München – Wer mit Wirecard-Papieren Geld verloren hat, sollte sich innerhalb der kommenden Wochen für das Musterverfahren registrieren. „Sie müssen sich rühren, Sie müssen was tun, Sie müssen jetzt handeln“, rät Daniela Bergdolt, Rechtsanwältin aus München und Vize-Präsidentin der Deutschen Schutzvereinigung für Wertpapierbesitz (DSW). Am 16. September ist der Stichtag, dann endet die Frist, sich für das Kapitalmusterverfahren gegen Wirecard und die Wirtschaftsprüfungsgesellschaft EY zu registrieren.
„Bis zu diesem Zeitpunkt können Anleger sagen: ,Ich habe Ansprüche gegenüber Wirecard, gegenüber EY und gegenüber einigen Vorständen von Wirecard sowie den damals beteiligten Prüfern von EY, die melde ich hiermit an.‘“ Man leite damit kein Gerichtsverfahren ein, sondern lediglich eine Maßnahme, um eine Verjährung zu vermeiden. Einziger kleiner Haken: Betroffene Anleger können die Registrierung nicht selbst vornehmen. „Das geht nur über einen Rechtsanwalt“, sagt Bergdolt. Wir raten dazu, einen Fachanwalt einzuschalten.“ Bergdolt verweist auf die Internetseite der Arbeitsgemeinschaft Bank- und Kapitalmarktrecht (bankundkapitalmarkt.de). Dort seien rund 1000 Fachanwälte registriert, über die Suchfunktion lasse sich ein geeigneter Fachanwalt in der Nähe des Wohnorts finden.

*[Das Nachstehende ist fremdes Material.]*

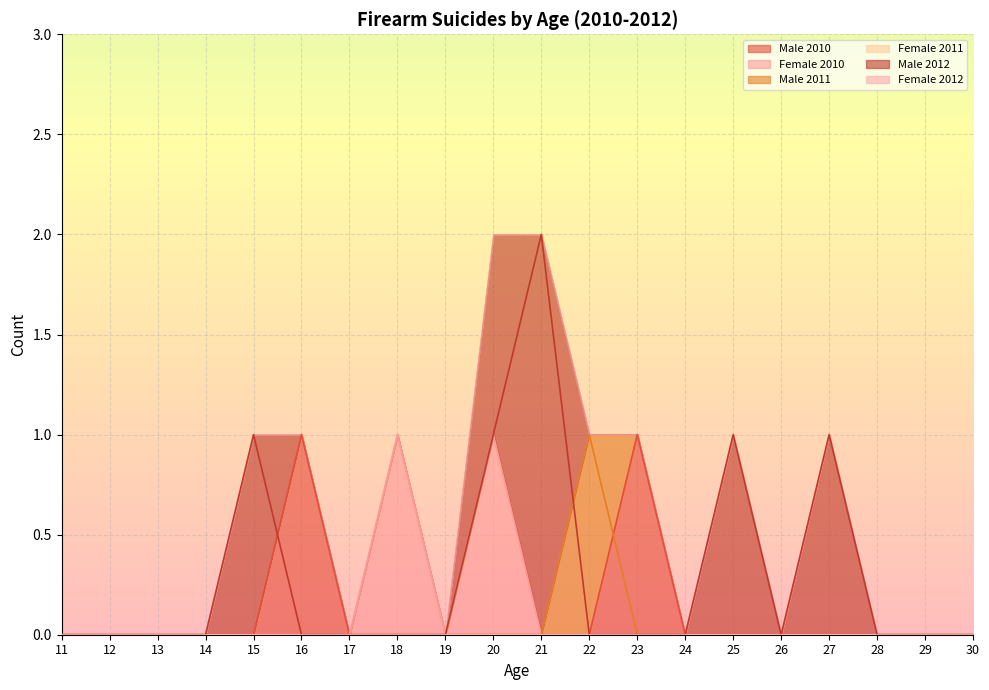

Is it true that Male 2011 equals 0 at 19?

True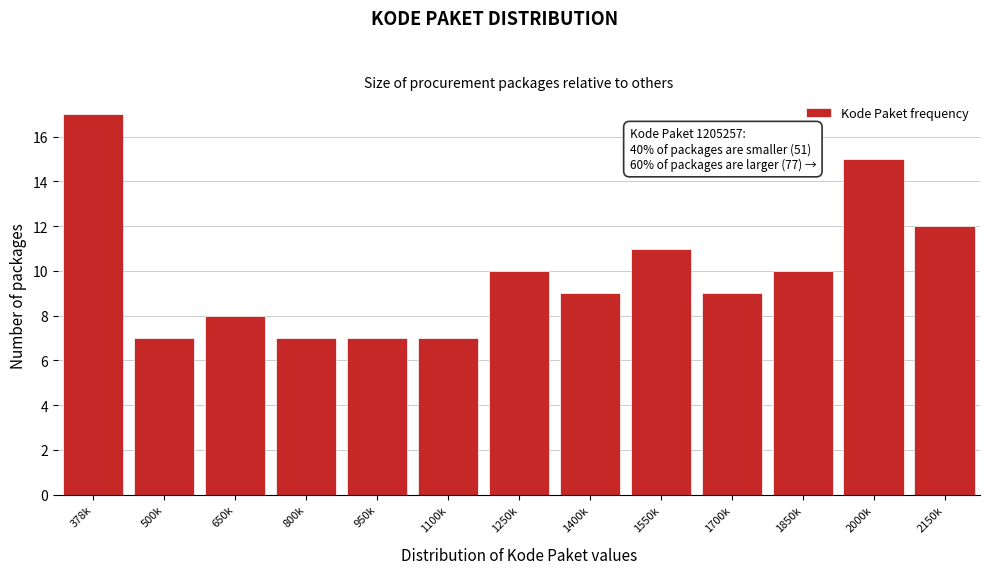

Reading right to left, list all the values displayed in this chart.

12	15	10	9	11	9	10	7	7	7	8	7	17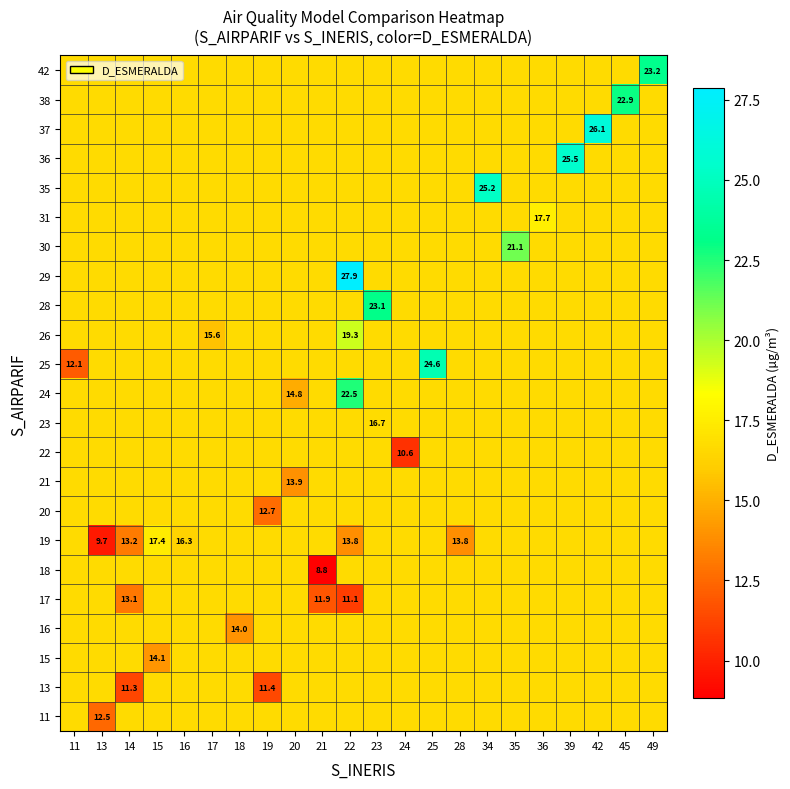

At which category is the sum across all series the highest?

22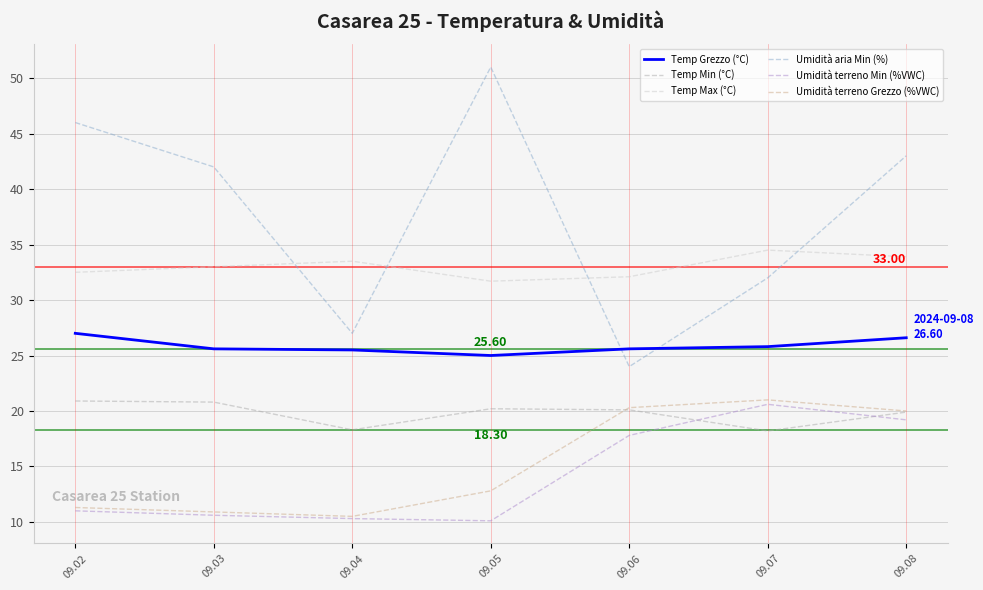

What is the maximum value for Temp Min (°C)?

20.9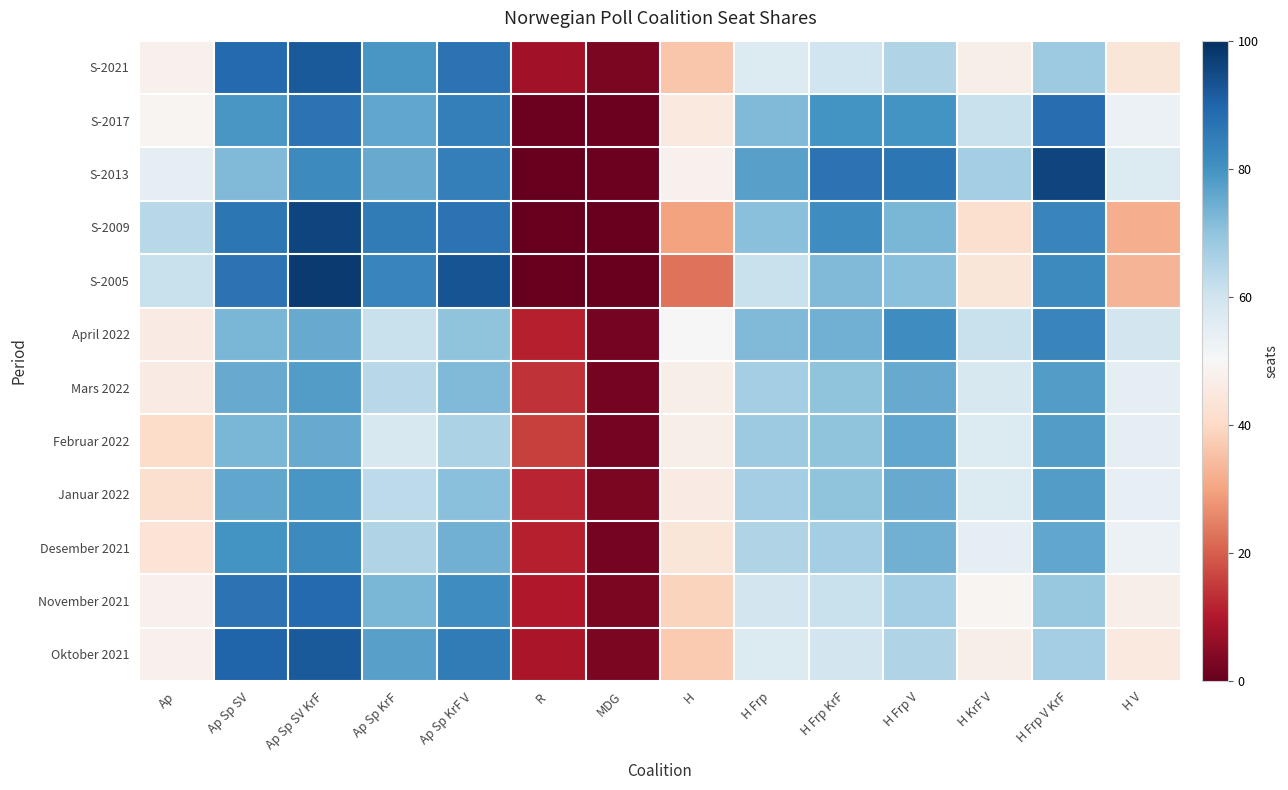

List the series in order of their peak value, highest first.

S-2005, S-2013, S-2009, S-2021, Oktober 2021, November 2021, S-2017, April 2022, Desember 2021, Januar 2022, Mars 2022, Februar 2022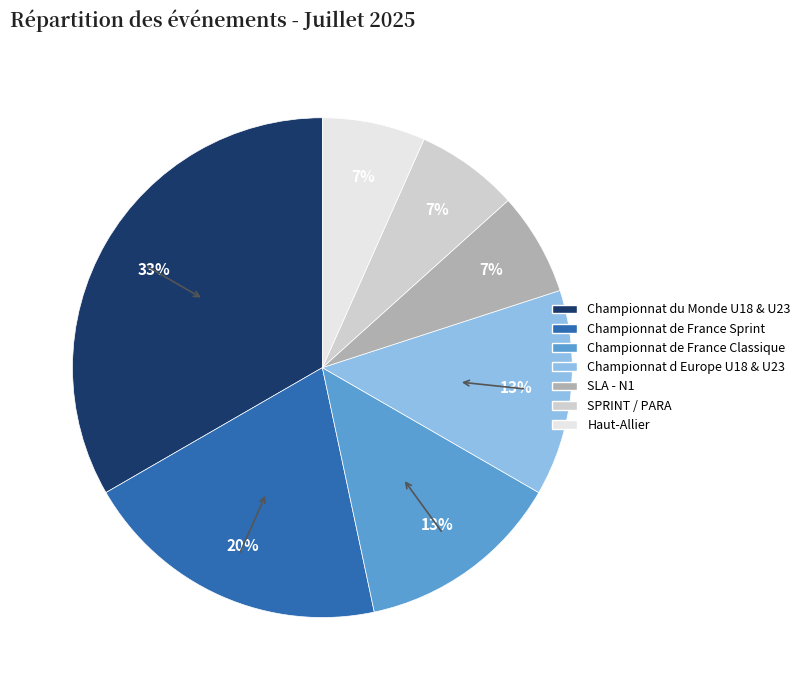

Which slice is the largest?

Championnat du Monde U18 & U23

Ganz umsonst ist die Registrierung damit nicht. „Das ist aber eine Null-Komma-Gebühr aus dem Streitwert, hinzu kommt eine Gerichtskostengebühr“, sagt Bergdolt. Insgesamt sei die Gebühr weit geringer als beim Einreichen einer eigenen Klage. Zumal keine weiteren Kosten entstünden. Die Registrierung sei völlig risikolos.
Heißt das, eine Registrierung lohnt sich für jeden? „Wenn jemand nur ein paar wenige Aktien und einen Schaden von ein paar hundert Euro hatte, der sollte unter die Unterlagen ein Streichholz halten und die Sache vergessen, um es einmal salopp zu formulieren“, sagt Bergdolt. „Aber sobald es um Streitwerte ab etwa 5000 Euro geht, würde ich auf jeden Fall eine Registrierung vornehmen.“
Die Rechtsanwältin wirft Wirecard nicht nur vor, „grobe Fehler“ bei der Anfertigung der Jahresabschlüsse gemacht zu haben. Auch seien Ad-hoc-Meldungen zumindest seit dem 1. Januar 2015 falsch gewesen. Durch die Falschinformationen seien die Aktien in der Folge überteuert gehandelt worden. Wer Aktien oder andere Wertpapiere von Wirecard ab dem Jahr 2015 gekauft hat, ist nach Ansicht der Anwältin schadensersatzberechtigt. Wichtig dabei: „Es geht nicht nur darum, zum Stichtag der Insolvenz im Besitz von Wirecard-Aktien gewesen zu sein“, erklärt Bergdolt. „Auch wer vor der Insolvenz Papiere mit hohen Kursverlusten verkauft hat, kann diese im Rahmen des Kapitalmusterverfahrens geltend machen.“
Mit Geld können betroffene Anleger im Erfolgsfall der Klage auch deshalb rechnen, da neben dem insolventen Zahlungsdienstleister Wirecard auch der Wirtschaftsprüfer EY und damit ein zahlungsfähiges Unternehmen verklagt werden soll. EY habe „grob fahrlässig“, womöglich auch „bedingt vorsätzlich“ gehandelt hat, sagt Bergdolt.
Bis Geschädigte mit Geld rechnen können, dürften aber Jahre vergehen: „Solche Verfahren dauern sehr lange“, sagt Bergdolt. Das Verfahren gegen die Hypo Real Estate habe 14 Jahre gedauert, das gegen die Telekom 20 Jahre. Das Kapitalmusterverfahren, das es in Deutschland seit dem Diesel-Skandal von Volkswagen gibt, hat aber einen entscheidenden Vorteil: „Wer einmal seine Ansprüche angemeldet hat, braucht nichts weiter zu tun.“ Nur eines sei wichtig, mahnt die Anwältin: Unterlagen, aus denen hervorgeht, wann Wirecard-Papiere gekauft und verkauft wurden, sollten betroffene Anleger niemals wegwerfen, nur weil sie fälschlicherweise glaubten, da komme nichts mehr. Bergdolt sagt: Am Ende des Verfahrens werde es „ziemlich sicher“ Schadenersatz geben.